Development of microsatellites from Rehmannia glutinosa transcriptome and evaluation of genetic diversity among Rehmannia species

• Fifteen primers of SSR markers were designed from Transcriptome sequences of Rehmannia glutinosa tuberous root.
• Rehmannia species showed the relatively low level of genetic diversity.
• Genetic relationships among Rehmannia species were investigated by both clustering and principal coordinates analysis.
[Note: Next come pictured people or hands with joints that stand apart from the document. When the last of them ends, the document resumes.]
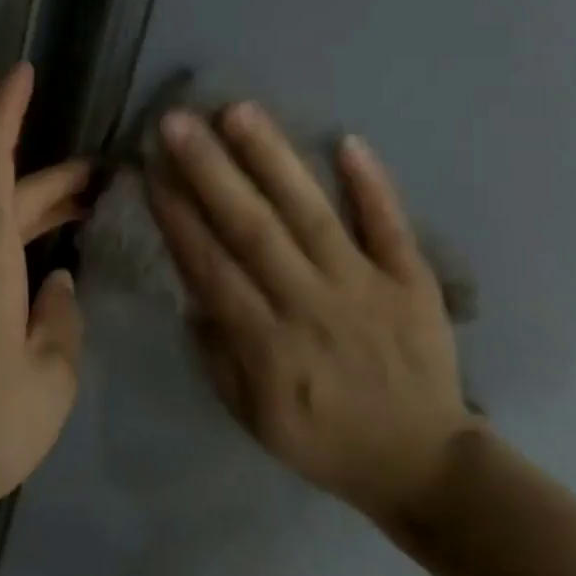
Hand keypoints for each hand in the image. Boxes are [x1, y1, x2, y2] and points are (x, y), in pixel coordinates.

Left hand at [0, 63, 90, 547]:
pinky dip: (11, 240)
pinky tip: (42, 262)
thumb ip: (61, 317)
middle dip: (53, 178)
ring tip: (84, 213)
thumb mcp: (49, 380)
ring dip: (33, 211)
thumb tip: (57, 282)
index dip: (6, 110)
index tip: (24, 72)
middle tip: (105, 179)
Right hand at [146, 102, 475, 527]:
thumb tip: (191, 292)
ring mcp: (364, 285)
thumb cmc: (324, 438)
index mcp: (267, 344)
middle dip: (210, 170)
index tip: (151, 170)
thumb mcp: (252, 415)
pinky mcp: (411, 279)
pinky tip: (348, 139)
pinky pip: (390, 225)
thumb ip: (218, 353)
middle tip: (177, 121)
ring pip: (311, 213)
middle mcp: (310, 304)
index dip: (178, 216)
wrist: (423, 463)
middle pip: (252, 228)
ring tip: (240, 111)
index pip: (211, 266)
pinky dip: (371, 183)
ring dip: (274, 159)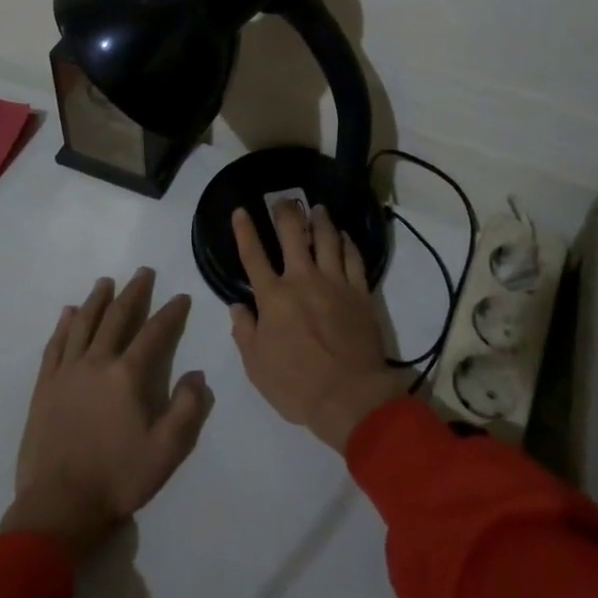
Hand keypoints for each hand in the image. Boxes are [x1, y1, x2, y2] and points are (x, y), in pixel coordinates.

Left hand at [0, 268, 213, 557]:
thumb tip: (197, 375)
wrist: (59, 506)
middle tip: (143, 272)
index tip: (182, 297)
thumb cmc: (117, 478)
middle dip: (134, 292)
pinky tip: (68, 313)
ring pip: (84, 324)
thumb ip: (188, 409)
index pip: (154, 333)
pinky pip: (55, 346)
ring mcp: (66, 373)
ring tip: (106, 282)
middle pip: (117, 317)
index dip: (171, 313)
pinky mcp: (44, 387)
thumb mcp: (167, 451)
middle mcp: (96, 363)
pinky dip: (64, 326)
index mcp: (127, 376)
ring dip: (97, 300)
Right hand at [229, 201, 409, 452]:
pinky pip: (353, 258)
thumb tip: (238, 306)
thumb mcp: (257, 367)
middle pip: (293, 235)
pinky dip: (348, 243)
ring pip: (327, 239)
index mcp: (273, 297)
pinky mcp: (360, 292)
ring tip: (318, 208)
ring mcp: (334, 283)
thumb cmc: (297, 385)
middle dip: (286, 213)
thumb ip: (244, 332)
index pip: (253, 255)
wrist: (351, 396)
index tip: (241, 210)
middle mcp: (303, 280)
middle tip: (283, 200)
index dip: (245, 231)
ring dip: (321, 220)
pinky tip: (344, 236)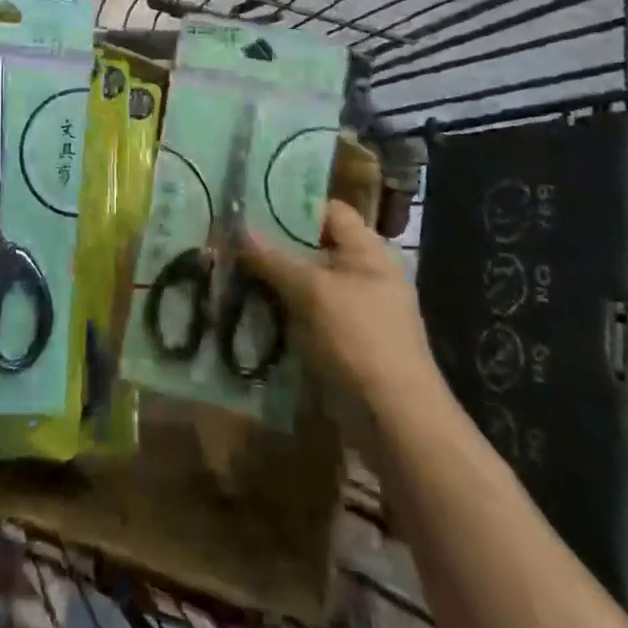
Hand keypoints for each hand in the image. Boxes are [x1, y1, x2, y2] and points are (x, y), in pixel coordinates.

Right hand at [241, 200, 438, 410]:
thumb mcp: (313, 292)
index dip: (295, 206)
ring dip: (273, 282)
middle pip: (313, 248)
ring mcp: (354, 311)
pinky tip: (248, 311)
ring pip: (305, 284)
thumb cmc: (360, 339)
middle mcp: (363, 275)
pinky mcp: (342, 343)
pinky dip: (282, 313)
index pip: (329, 211)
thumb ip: (275, 259)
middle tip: (232, 240)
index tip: (254, 207)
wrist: (396, 421)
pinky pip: (306, 316)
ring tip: (231, 273)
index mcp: (368, 251)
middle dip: (275, 246)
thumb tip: (240, 230)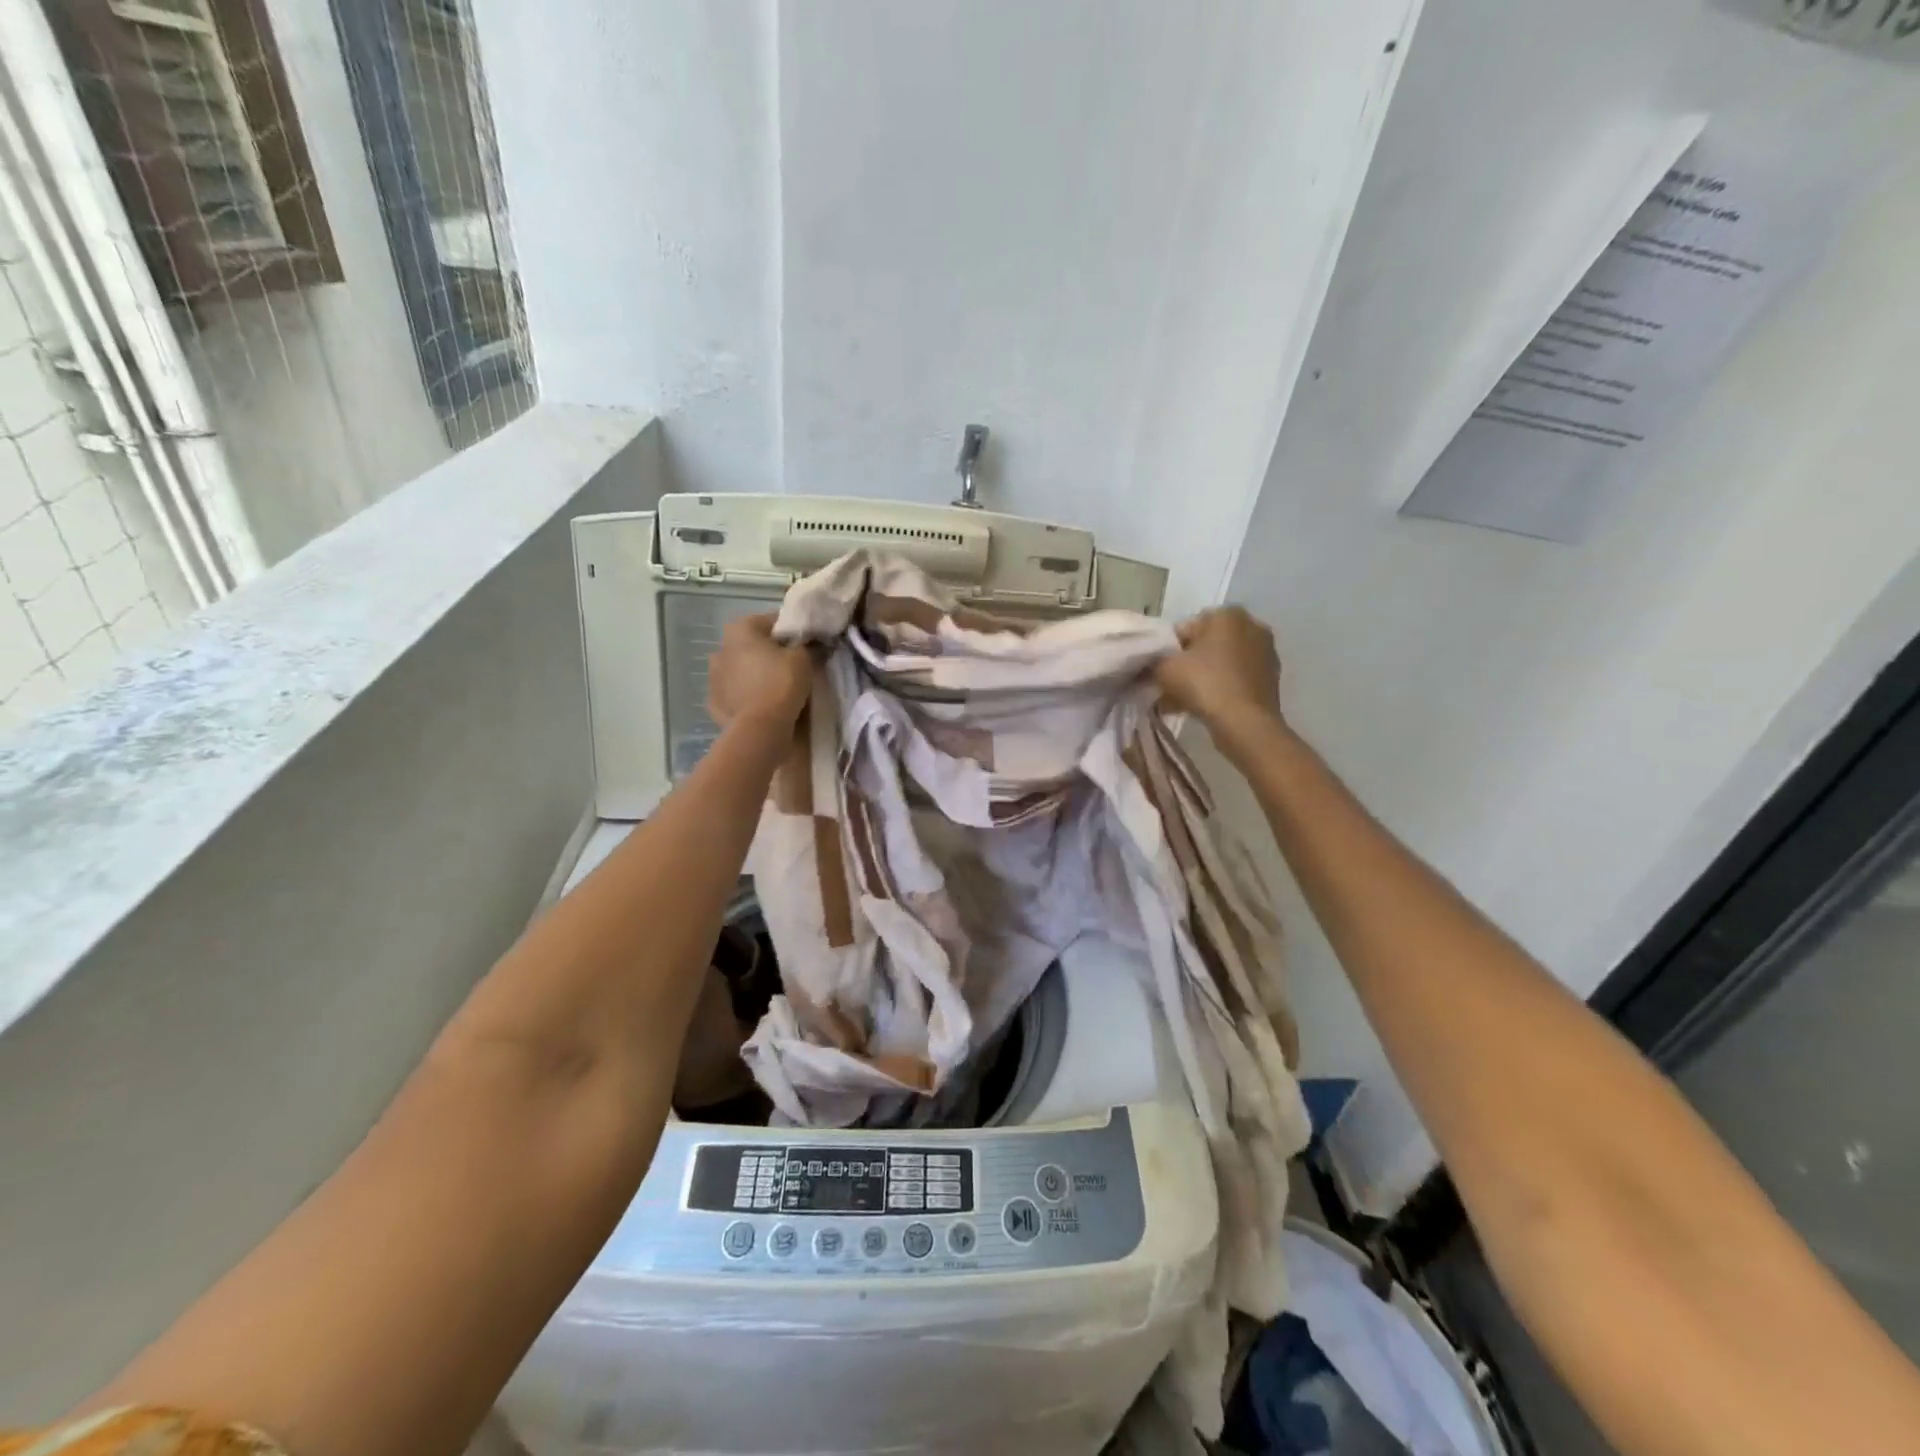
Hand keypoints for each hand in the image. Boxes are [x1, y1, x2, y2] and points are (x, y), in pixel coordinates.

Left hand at [708, 613, 812, 731]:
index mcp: (740, 629)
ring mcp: (713, 677)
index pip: (772, 621)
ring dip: (754, 674)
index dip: (792, 632)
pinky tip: (760, 705)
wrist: (761, 727)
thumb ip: (806, 645)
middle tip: (791, 667)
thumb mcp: (804, 658)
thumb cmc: (782, 683)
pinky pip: (734, 693)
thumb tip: (809, 643)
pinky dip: (745, 696)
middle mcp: (721, 648)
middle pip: (752, 645)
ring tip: (775, 688)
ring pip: (740, 670)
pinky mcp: (714, 702)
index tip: (806, 645)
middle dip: (769, 653)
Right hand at [1155, 607, 1283, 735]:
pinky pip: (1235, 678)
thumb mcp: (1164, 668)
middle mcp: (1251, 625)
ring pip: (1221, 663)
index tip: (1160, 671)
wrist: (1245, 723)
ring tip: (1181, 702)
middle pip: (1206, 645)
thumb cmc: (1204, 684)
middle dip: (1188, 664)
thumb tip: (1151, 664)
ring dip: (1202, 678)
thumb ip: (1153, 660)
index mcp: (1227, 614)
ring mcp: (1265, 652)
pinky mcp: (1271, 677)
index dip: (1168, 650)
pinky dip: (1219, 688)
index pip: (1186, 628)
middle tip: (1170, 687)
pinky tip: (1202, 708)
Rehmannia glutinosa is a famous traditional Chinese medicinal plant with important medicinal value. However, the genetic background of Rehmannia glutinosa and related species remains largely unknown partially due to the lack of the molecular genetic markers. In this study, we developed 15 polymorphic microsatellite markers from Rehmannia glutinosa transcriptome databases and determined the genetic diversity among Rehmannia species. A total of 11,048 contigs containing perfect SSR loci were isolated from 374,444 Rehmannia glutinosa transcriptome reads. Among them, tetranucleotide repeat unit is the main type of SSR, accounting for 27% of all repeat types, followed by pentanucleotide, trinucleotide, dinucleotide and hexanucleotide motifs. Genetic diversity analysis showed that the number of alleles per locus ranged from 3 to 16, with the mean value of 9 and the average polymorphic information content of 0.71. The range of mean observed heterozygosity (Ho) and mean expected heterozygosity (HE) were 0.21–0.54 and 0.24–0.34, respectively, indicating the relatively low level of genetic diversity in Rehmannia. Both clustering and principal coordinates analysis (PCoA) supported that populations from the same Rehmannia species formed one distinct lineage, Rehmannia glutinosa, Rehmannia solanifolia and Rehmannia henryi are closely related while Rehmannia piasezkii are separated from other species. Our work offered a rapid and simple method to develop microsatellites and these novel set of SSR markers provided an effective tool for population genetics study of Rehmannia.